Mas tá, e Letras? Pois é, os dilemas não acabam por aí. Depois que comecei a estudar, surgiram diversas influências que me mostraram que sim, meus planos podem dar certo e vão dar certo se eu continuar no ritmo, maaaaas... Como tudo na vida, foram surgindo obstáculos. Depois de um tempo, comecei a sentir um desconforto na aula de um professor em específico (roll eyes) que me desmotivou a continuar no curso de Letras, pensei em desistir demais e vejamos, até algumas semanas atrás, minha decisão era essa: desistir completamente de Letras. Isso mudou completamente depois de (DE NOVO, MAIS UMA VEZ) conhecer algumas pessoas que me fizeram pensar sobre como os obstáculos estão aí para serem ultrapassados mesmo. Um dos vídeos que me indicaram foi do Bruce Lee:


Um discurso sobre resiliência, sobre se adaptar para vencer a situação que parece te impedir de realizar algo, sobre se moldar para atingir um objetivo. Enquanto naqueles dias eu sentia um extremo sentimento de não pertencimento àquelas aulas, hoje vejo como parte de um processo que irei ter que finalizar. É isso. Decidi terminar o curso e seguir o fluxo das coisas, sem ansiedades ou estresse. Uma coisa de cada vez. Meu sonho continua sendo grande e realizável em qualquer momento. Be water, my friend.

PARANOIAS SURGEM AGAIN.

Então, depois desse longo e triste quase-monólogo-se-não-fosse-pelo-bruce-lee.mp3 eu volto ao ponto inicial: tirar a carteira de motorista. É algo que ainda está me atormentando no momento, mais do que o normal. O caso é que eu sinto uma vontade de finalmente adquirir certa liberdade, entende? E de alguma forma, colocar esses sonhos em ação tem me ajudado a formar quem eu sou. Antes, eu não tinha o sonho de pegar em um carro para dirigir, tinha um pouco de receio e um pouco de indiferença. Hoje, além da extrema necessidade de ficar o dia fora de casa correndo de um lado para outro, sinto que talvez não seria uma má ideia, dirigir poderia ser legal. É por isso que na última semana procurei alguns lugares com preços bons (bons, não baratos, infelizmente) para quem sabe, né? E acho que isso realmente vai acontecer, mas para isso, eu teria que sacrificar uns quatro meses de cursinho. Se bem que eu sei que com o cursinho pela noite, a vida seria muito mais corrida e não gostaria de perder essa preparação, mas eu também sei que não é nada que eu não possa fazer sozinha como fiz no começo deste ano. Dilemas, meus amigos. Mas até 2015 eu me decido, RISOS. Depois que eu decido, fica mais fácil, eu consigo me focar muito bem no que eu quero.

CONCLUSION?!

Que conclusão o quê, rapaz. Nada disso. Tudo continua muito bagunçado na minha cabeça e se enganou quem pensou que esse post teria um final digno, porque não tem. Ainda continuo pensando em 500 coisas por segundo. É a vida de adulto. Acho que finalmente A FASE me atingiu, será até quando vai durar? 
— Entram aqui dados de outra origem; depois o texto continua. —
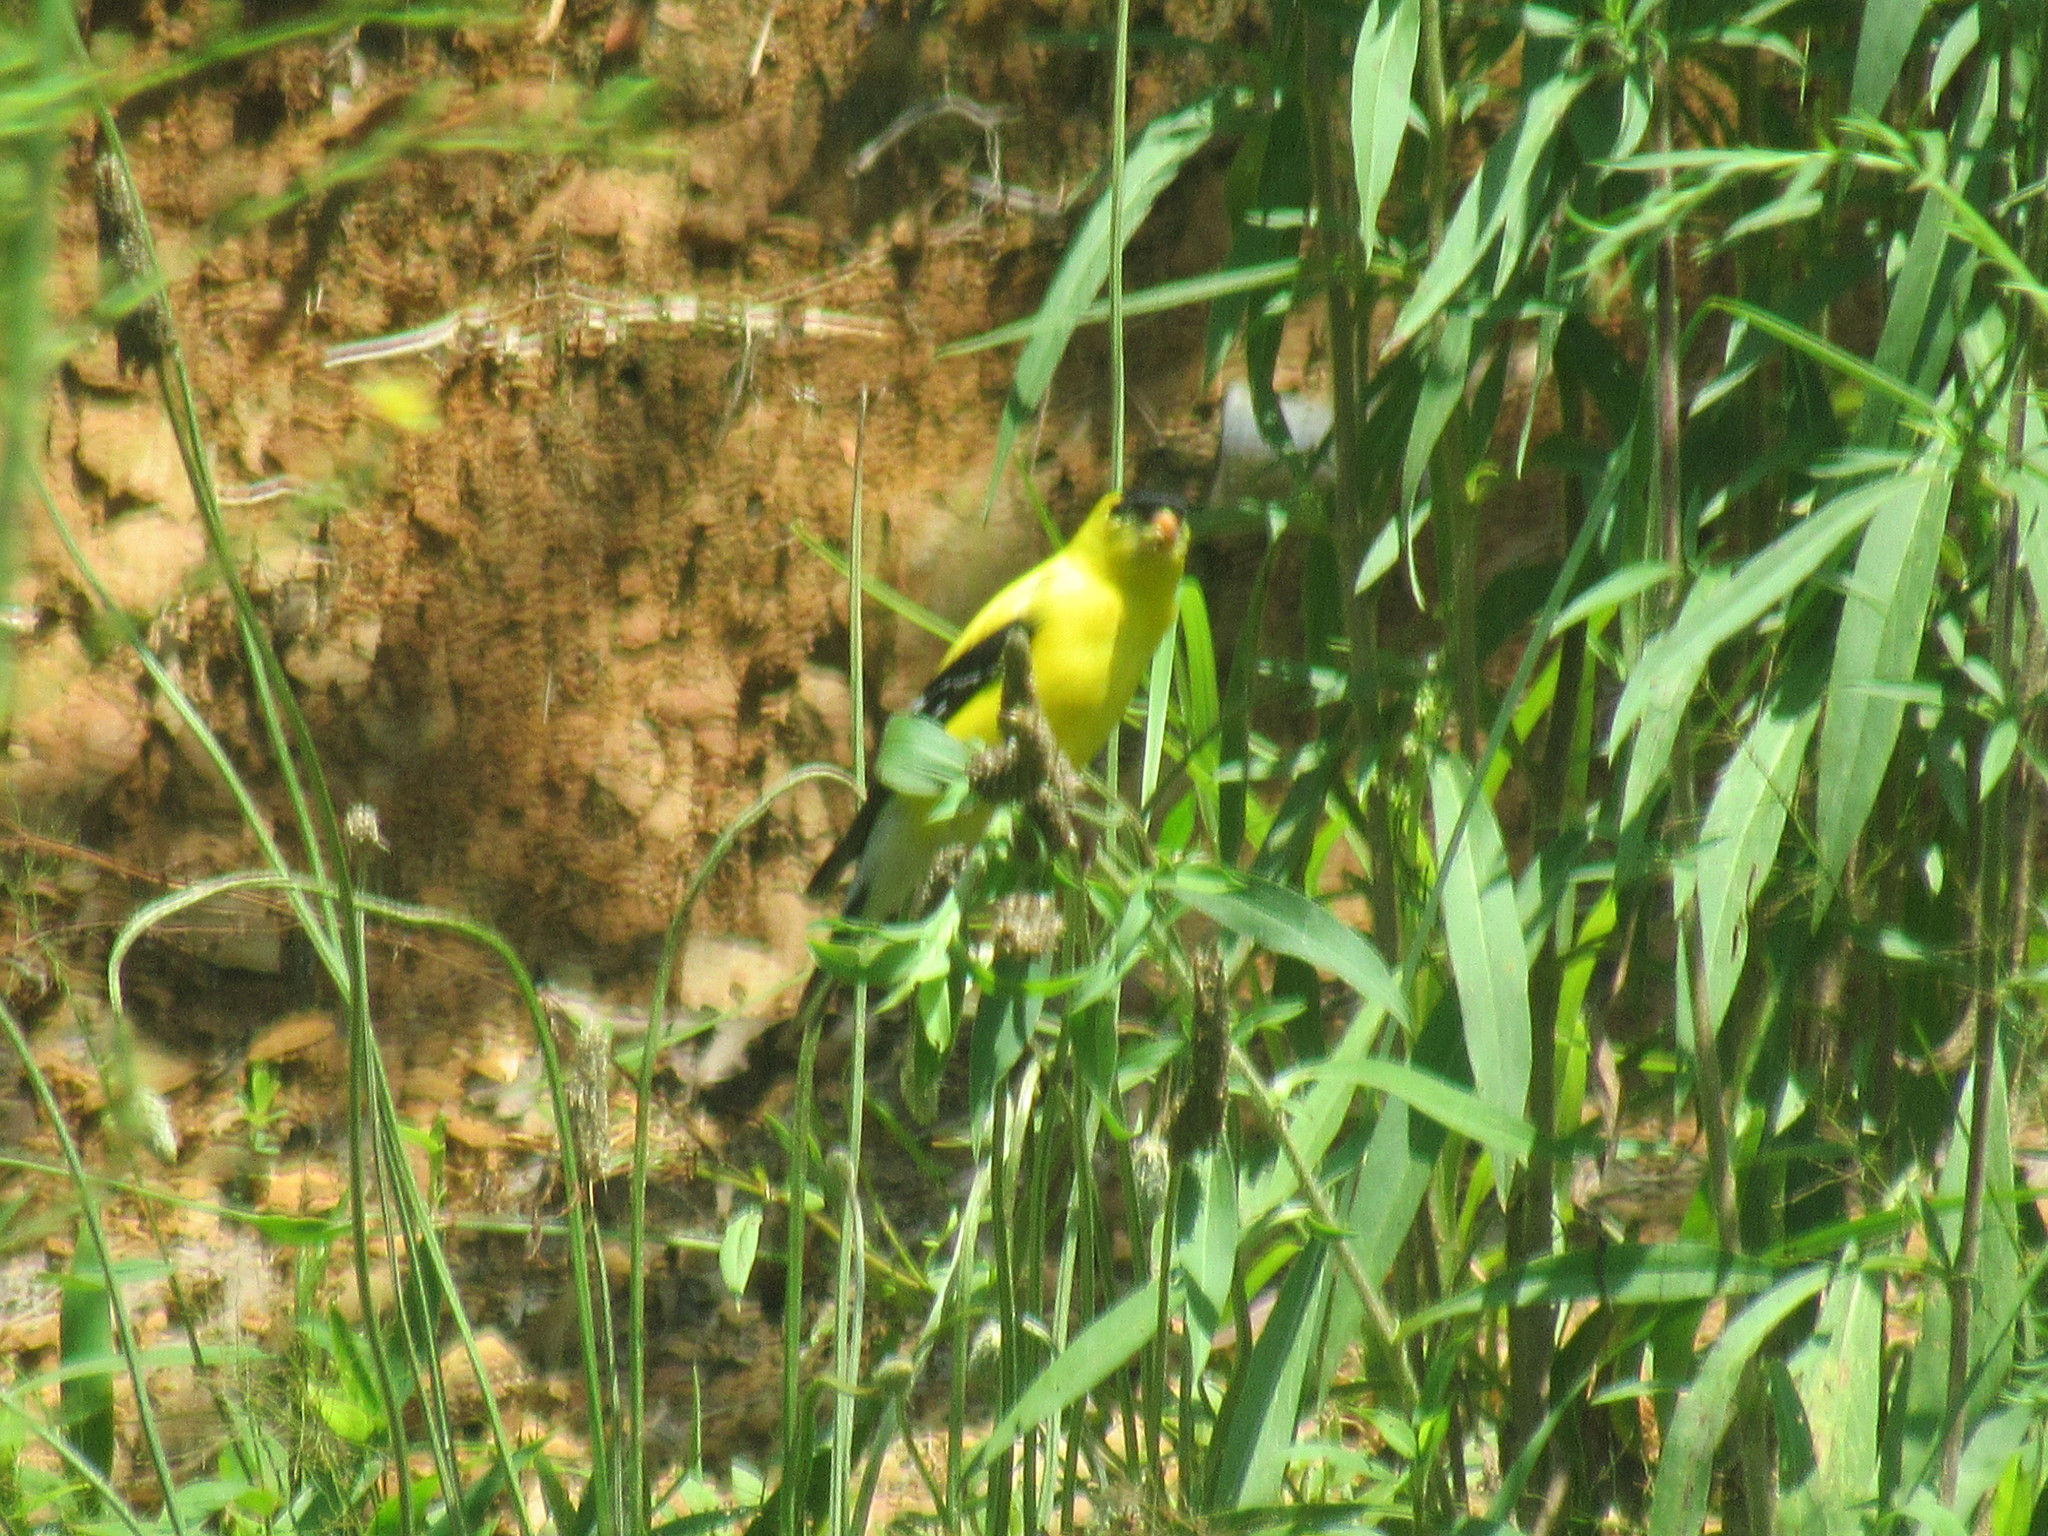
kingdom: Animalia
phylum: Chordata
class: Aves
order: Passeriformes
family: Fringillidae
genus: Spinus
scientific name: Spinus tristis
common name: American goldfinch
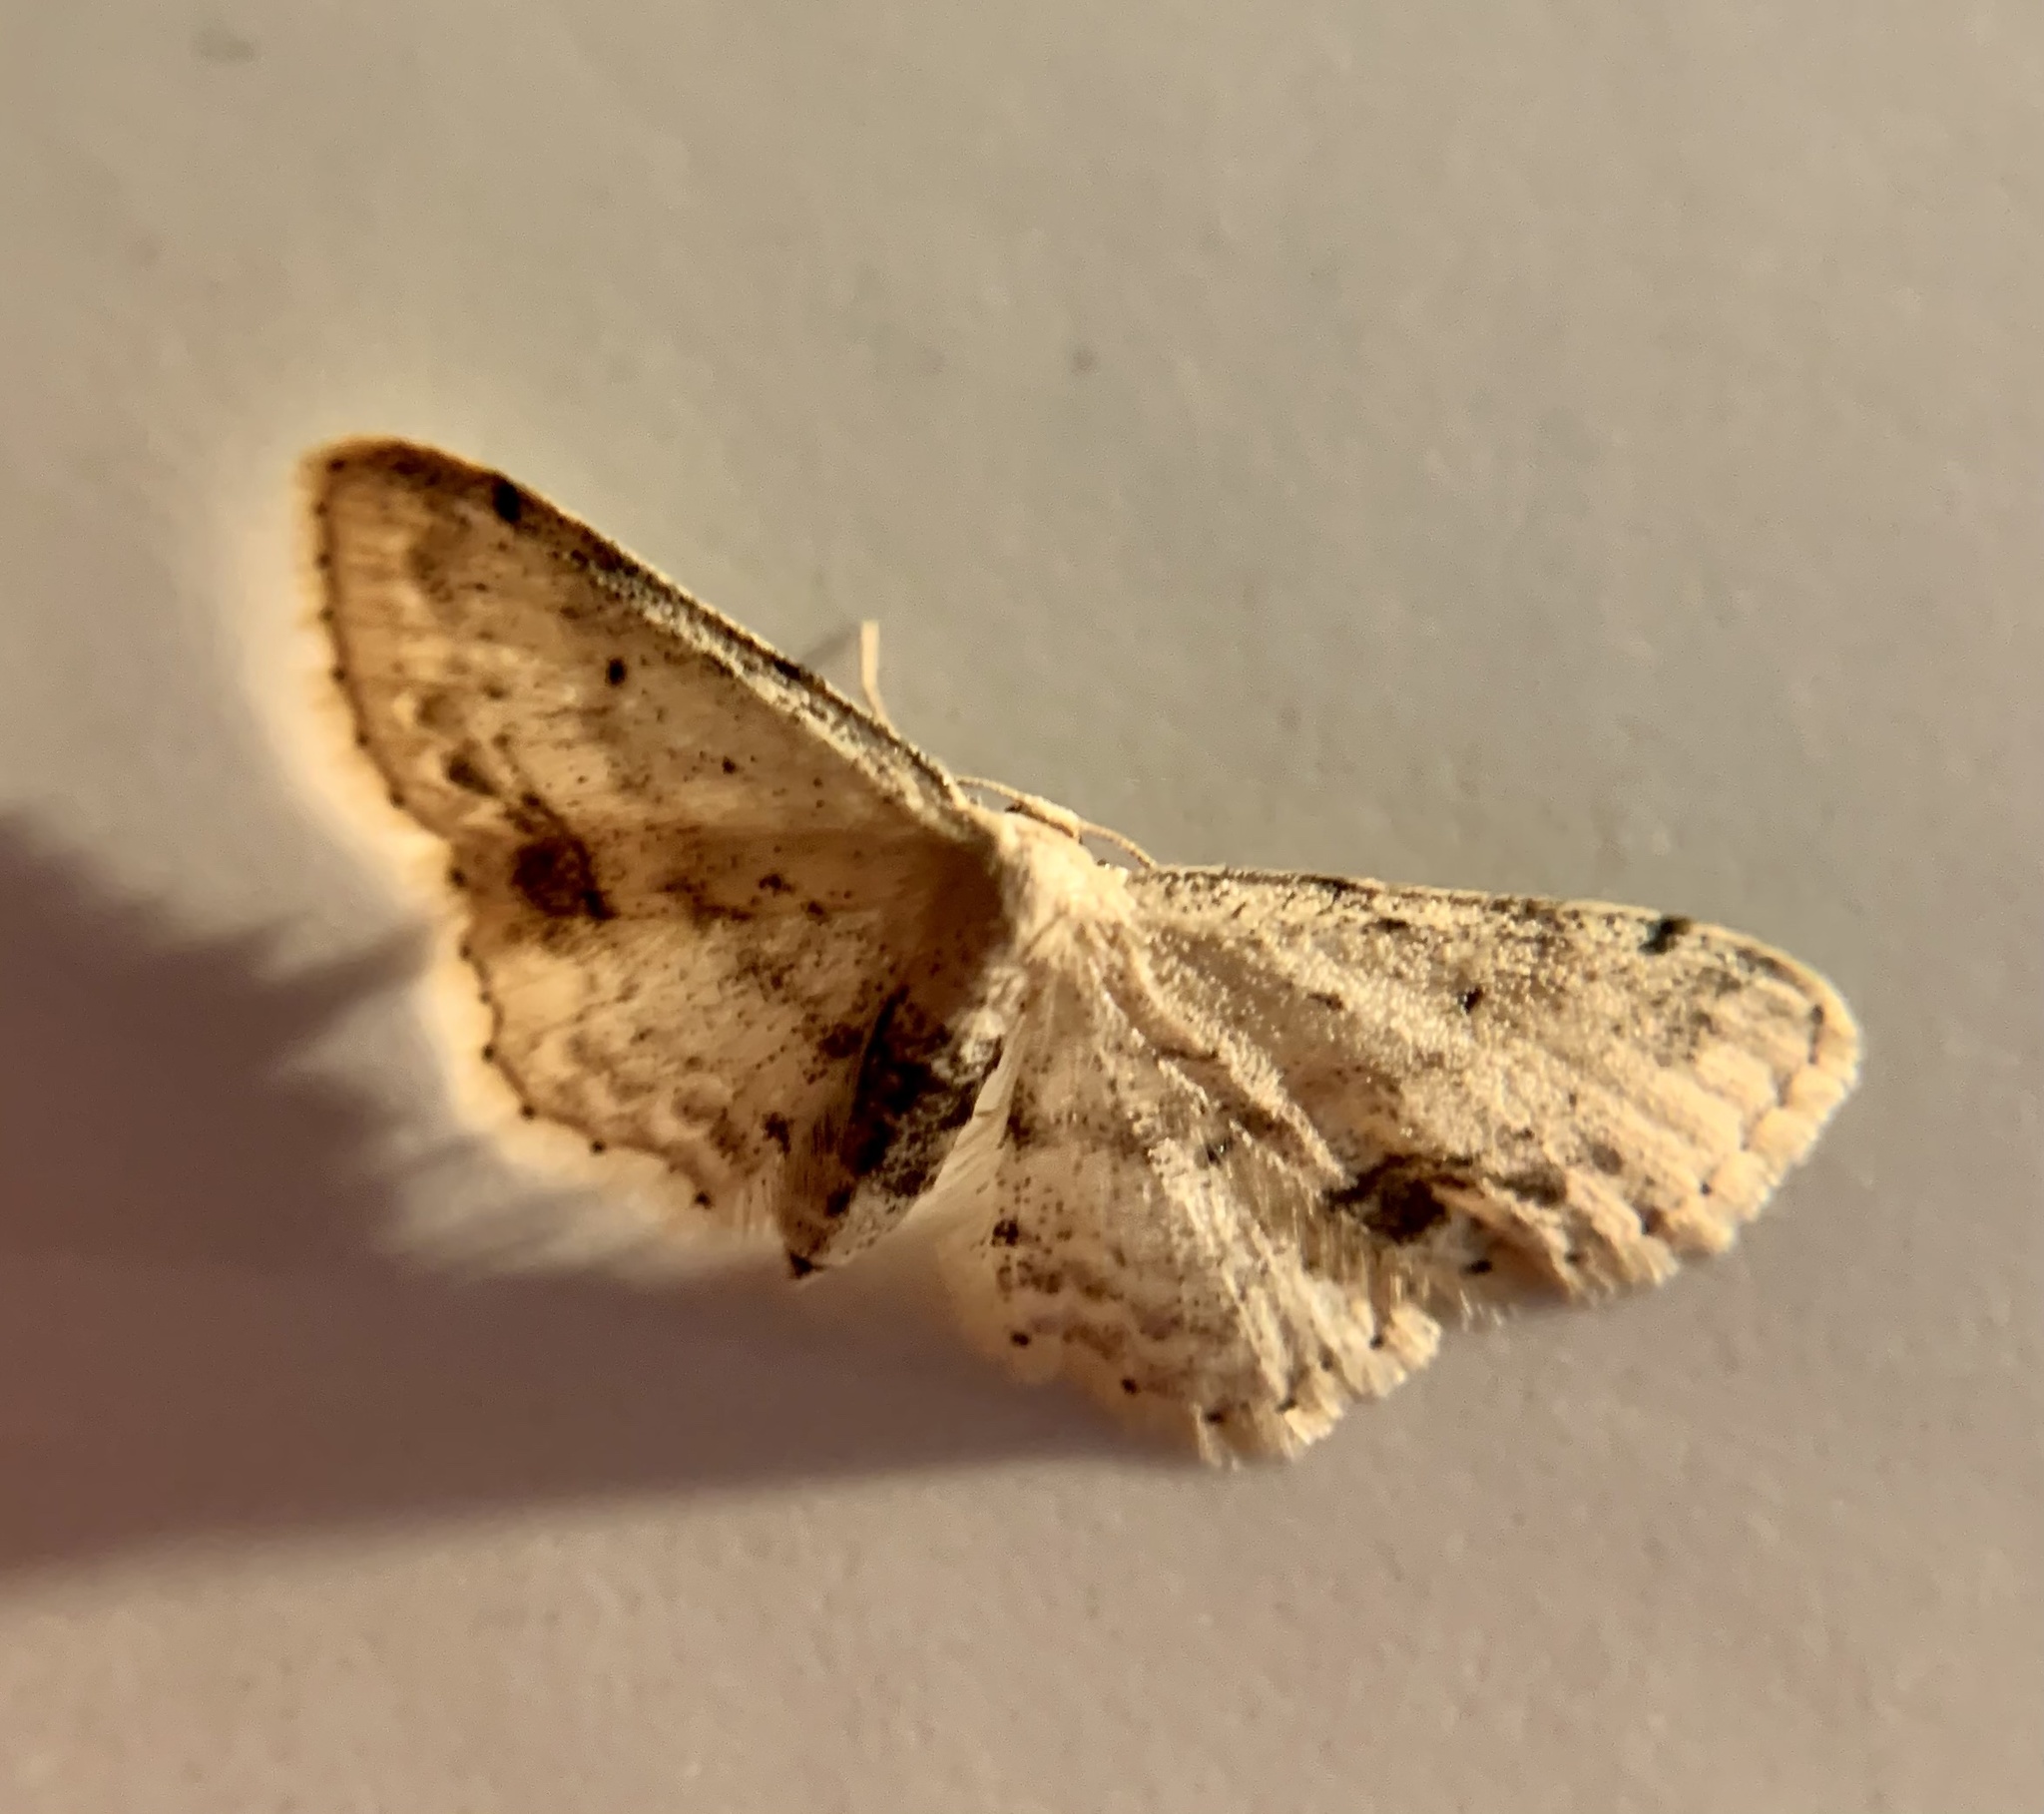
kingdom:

Isso me faz lembrar de um dos meus musicais favoritos, Dear Evan Hansen. Um dia venho falar dele por aqui, porque esse post já tá virando algo parecido com uma Bíblia, mas NÃO ERA O OBJETIVO, JURO. Taí um trecho de uma das músicas: 

"On the outside, always looking in, will I ever be more than I've always been? 'Cause I'm tap, tap, tapping on the glass, I'm waving through a window..."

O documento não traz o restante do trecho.